Key Differences between Men-Owned and Women-Owned Businesses

WOB/WLBs are more likely to be undercapitalized than their non-WOB/WLB counterparts.  At startup, WOB/WLBs are more likely than non-WOB/WLBs to face liquidity constraints. Over time (2004-2011), the share of WOB/WLB firms that are undercapitalized declines to about 39 percent. This results in a smaller share of WOB/WLBs that are undercapitalized than non-WOBS/WLBs. This shows that WOB/WLBs optimize their funding mix as time continues or that firms who did not face liquidity concerns at the onset were more likely to survive year after year.

Survival rates for WOB/WLBs were lower than survival rates for businesses overall.  The survival rate to 2011 of WOB/WLBs is 45 percent while for businesses overall the survival rate is 55 percent. This is consistent with prior NWBC research showing that the lower survival rates for women-owned firms is related to access to capital challenges, as opposed to directly related to female ownership.[5]

Other Insights

Increased owner industry experience has a positive effect on firm’s survival; previous startup experience does not affect survival rates. In regards to survival, a woman entrepreneur’s industry experience is an important indicator of survival; her amount of prior startup experience—or lack thereof—is not. This is an important finding because women tend to have less startup experience; however, outside funders, both debt and equity, tend to value prior startup experience highly.

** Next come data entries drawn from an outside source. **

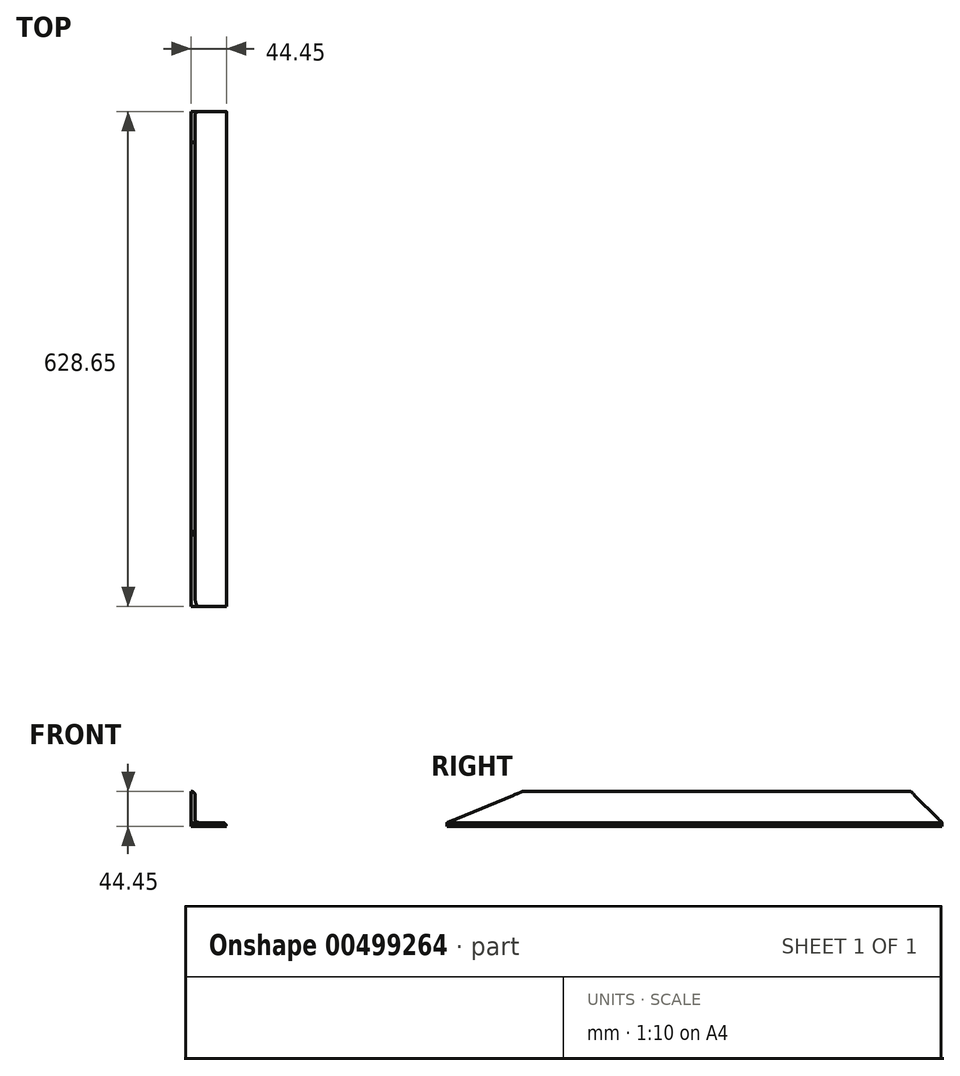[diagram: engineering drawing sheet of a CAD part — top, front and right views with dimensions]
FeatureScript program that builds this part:
annotation { "Feature Type Name" : "Feature", "Feature Type Description" : "" }
export const myFeature = defineFeature(function(context is Context, id is Id, definition is map)
    precondition{}
    {
        {
            var Q0;
            Q0=qCreatedBy(makeId("Front.planeOp"),FACE);
            var sketch = newSketch(context, id + "F0", { "sketchPlane" : qUnion([Q0])});
            skLineSegment(sketch, "E0", {"start": v(0, 0) * mm, "end": v(0, 44.45) * mm});
            skLineSegment(sketch, "E1", {"start": v(0, 0) * mm, "end": v(44.45, 0) * mm});
            skLineSegment(sketch, "E2", {"start": v(44.45, 0) * mm, "end": v(44.45, 4.76) * mm});
            skLineSegment(sketch, "E3", {"start": v(0, 44.45) * mm, "end": v(4.76, 44.45) * mm});
            skLineSegment(sketch, "E4", {"start": v(4.76, 44.45) * mm, "end": v(4.76, 4.76) * mm});
            skLineSegment(sketch, "E5", {"start": v(4.76, 4.76) * mm, "end": v(44.45, 4.76) * mm});
            skSolve(sketch);
        }
        {
            var Q0;
            Q0 = qSketchRegion(id + "F0", true);
            extrude(context, id + "F1", {"entities" : qUnion([Q0]), "depth" : 628.65 * mm});
        }
        {
            var Q0;
            Q0=makeQuery(id+"F1.opExtrude","SWEPT_EDGE",EDGE,{"disambiguationData":[OSD([sQuery(id+"F0.wireOp",EDGE,"E4"),sQuery(id+"F0.wireOp",EDGE,"E5")])]});
            var Q1;
            Q1=makeQuery(id+"F1.opExtrude","SWEPT_EDGE",EDGE,{"disambiguationData":[OSD([sQuery(id+"F0.wireOp",EDGE,"E3"),sQuery(id+"F0.wireOp",EDGE,"E4")])]});
            var Q2;
            Q2=makeQuery(id+"F1.opExtrude","SWEPT_EDGE",EDGE,{"disambiguationData":[OSD([sQuery(id+"F0.wireOp",EDGE,"E2"),sQuery(id+"F0.wireOp",EDGE,"E5")])]});
            fillet(context, id + "F2", {"entities" : qUnion([Q0, Q1, Q2]), "radius" : 4.76 * mm, "tangentPropagation" : true, "allowEdgeOverflow" : false});
        }
        {
            var Q0;
            Q0=makeQuery(id+"F1.opExtrude","SWEPT_FACE",FACE,{"disambiguationData":[OSD([sQuery(id+"F0.wireOp",EDGE,"E0")])]});
            var sketch = newSketch(context, id + "F3", { "sketchPlane" : qUnion([Q0])});
            skPoint(sketch, "E6.0", {"position": v(0, 4.76) * mm});
            skPoint(sketch, "E7.0", {"position": v(628.65, 4.76) * mm});
            skLineSegment(sketch, "E8", {"start": v(0, 4.76) * mm, "end": v(48.69, 4.76) * mm, "construction": true});
            skLineSegment(sketch, "E9", {"start": v(0, 4.76) * mm, "end": v(61.98, 66.74) * mm, "construction": true});
            skLineSegment(sketch, "E10", {"start": v(0, 4.76) * mm, "end": v(48.69, 4.76) * mm});
            skLineSegment(sketch, "E11", {"start": v(0, 4.76) * mm, "end": v(61.98, 66.74) * mm});
            skLineSegment(sketch, "E12", {"start": v(628.65, 4.76) * mm, "end": v(537.2, 4.76) * mm});
            skLineSegment(sketch, "E13", {"start": v(628.65, 4.76) * mm, "end": v(532.51, 44.58) * mm});
            skSolve(sketch);
        }
        {
            var Q0;
            Q0 = qSketchRegion(id + "F3", true);
            var Q1;
            {var subQ0=sQuery(id+"F3.wireOp",EDGE,"E11");var subQ1=sQuery(id+"F0.wireOp",EDGE,"E0");var subQ2=makeQuery(id+"F1.opExtrude","CAP_EDGE",EDGE,{"disambiguationData":[OSD([subQ1])],"isStart":true});var subQ3=makeQuery(id+"F3.imprint","INTERSECT",VERTEX,{"derivedFrom":[subQ2,subQ0]});Q1=makeQuery(id+"F3.imprint","IMPRINT",FACE,{"disambiguationData":[TD([[makeQuery(id+"F3.imprint","IMPRINT",EDGE,{"disambiguationData":[TD([[subQ3,-1.0]])],"derivedFrom":subQ0}),1.0]])]});}
            var Q2;
            {var subQ0=sQuery(id+"F3.wireOp",EDGE,"E13");var subQ1=sQuery(id+"F0.wireOp",EDGE,"E0");var subQ2=makeQuery(id+"F1.opExtrude","CAP_EDGE",EDGE,{"disambiguationData":[OSD([subQ1])],"isStart":false});var subQ3=makeQuery(id+"F3.imprint","INTERSECT",VERTEX,{"derivedFrom":[subQ2,subQ0]});Q2=makeQuery(id+"F3.imprint","IMPRINT",FACE,{"disambiguationData":[TD([[makeQuery(id+"F3.imprint","IMPRINT",EDGE,{"disambiguationData":[TD([[subQ3,-1.0]])],"derivedFrom":subQ0}),-1.0]])]});}
            extrude(context, id + "F4", {"entities" : qUnion([Q0, Q1, Q2]), "operationType" : NewBodyOperationType.REMOVE, "oppositeDirection" : true, "depth" : 25.4 * mm});
        }
    });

Increased owner industry experience and owner education positively affect the propensity to remain in business.  Prior owner startup experience has no effect on firm survival. Although unexpected, the owner startup experience variable had negative and statistically significant coefficients in three years, two of which were during the Great Recession.  This shows that prior business ownership is not a determinant of a successful and profitable firm.

Policy Implications:               

This research has identified several policy implications that the NWBC will take into account as it creates its recommendations for 2016.

Entrepreneurs:

  • Pursue effective networking in order to assemble teams that address gaps, given the positive effect of industry experience and education on firm survival, profitability, and employment.

Lenders/Investors:

  • Consider previous industry experience rather than startup experience when betting on an entrepreneur. Industry experience, not startup experience, is associated with firm survival. The owner’s startup experience is currently overvalued when determining if a business is investment-worthy.
  • Increase women’s access to low cost capital because dependence on high cost capital can have a snowball effect that negatively affects cash and credit management. This may involve more outreach and more education on creating a strong loan application package.

Support Organizations:

  • Educate women entrepreneurs about the importance of their capital structure and sources regardless of total amount, by developing a toolkit to assist women entrepreneurs with analyzing the cost, structure, and sources of their capital on a regular basis. 
  • Educate through gender-mixed groups and seminars that will provide a forum for entrepreneurs to discuss what works, what does not, and how to handle challenges.
  • Increase research related to examining the regulatory environment for lending to determine how this may have an effect on women and men-owned businesses. Since women receive a significant amount of their capital from bank loans, it’s important to make sure that women can access this capital as a means to grow their businesses.

 

[1] Undercapitalization. Inc.com.

[2] Geri Stengel.

[3] DesRoches, David, et al.

[4] DesRoches (2013) p. 20.

[5] See Coleman, Susan and Alicia Robb.“Access to Capital by High-Growth Women-Owned Businesses.” National Women’s Business Council. (2014).